MPN indicates the bacterial density, which is most likely to be present in water.
Tables which permit quick determination of MPN per 100ml of the total sample are readily available.
The table can be easily used after knowing the combination of +ve tests on three sized samples (10ml, 1
ml and 0.1ml).
For example:
If out of 5 test samples on10ml samples 2 are +ve and all the 5 tests in 1ml samples are –ve and
say 1 test in 0.1ml sample is +ve then the combination of +ve tests will be 2-0-1.
For this combination from the tables the MPN index is 7 with no. of coliforms to be 1 (lower limit) and
17 (upper limit) with 95% surety.
Aim:
To determine the optimum dosage of coagulant to remove small or charged particles present
inside water by using “alum” as coagulant.
Principle:
The two basic terms which can exactly explain the happening of this experiment are:
1. Coagulations:
It is the process of addition of a chemical t de=stabilize a stabilized charged particle.
2. Flocculation:
It is a slow mixing technique which promotes agglomeration and helps the particles to
settle down.
Apparatus:
1. Jar testing apparatus.
2. Turbidity meter.
3. Beakers.
4. Burette.
5. Pipette.
Reagent required:
Alum solution is used (1ml containing 100mg of alum).
Procedure:
1. Take 1000ml of given sample in 8 beakers.
2. Find the PH of the sample and adjust it to 6-8.5.
3. Now add 1ml, 2ml, 4ml, 8ml and 10ml of alum respectively in each one of the beakers.
4. Now insert the paddle of jar test apparatus inside the beaker and start it.
5. Initially maintain a speed such that paddles rotate at an angular velocity of 100rpm for a time of
1min.
6. Now adjust the speed such that the paddles rotate at 40rpm/min for a time of 9 minutes.
7. Now allow the beaker to settle down for 10 minutes.
8. Make and observation as of which of the 6 beakers are clearer.
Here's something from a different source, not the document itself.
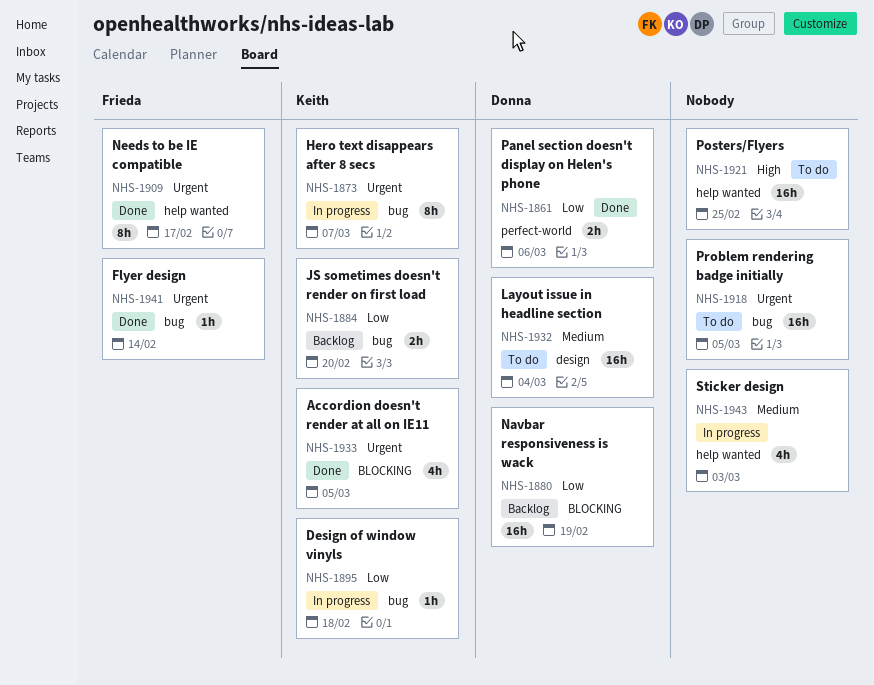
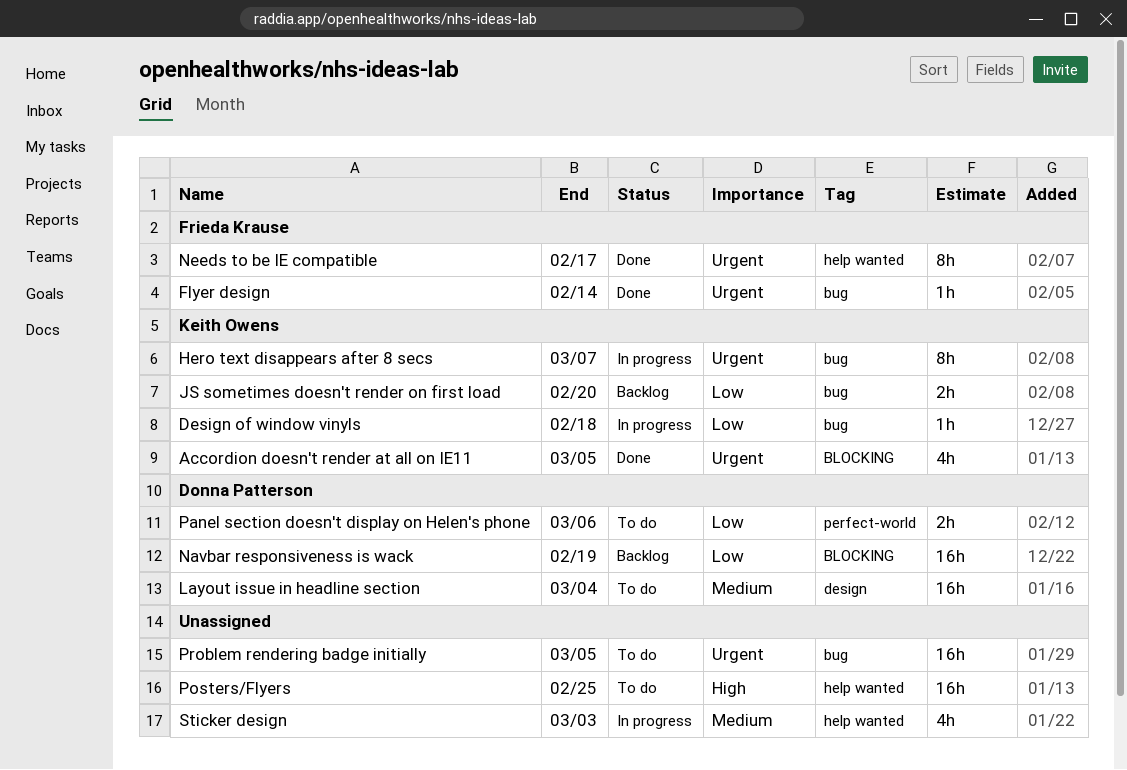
Panel section doesn't display on Helen's phone, status: Done -> To do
Also measure turbidity of each
beaker using a turbidity meter and tabulate your result.
9. Plot a graph settle turbidity “vs” coagulant dose.
10. The one giving the desirable (optimum) value is selected as the best coagulant dose for the
sample.
Result:
The optimum value of coagulant dosage from the graph should be reported. The optimum value of
coagulant generally lies b/w 8 to 10 for normal water from rivers.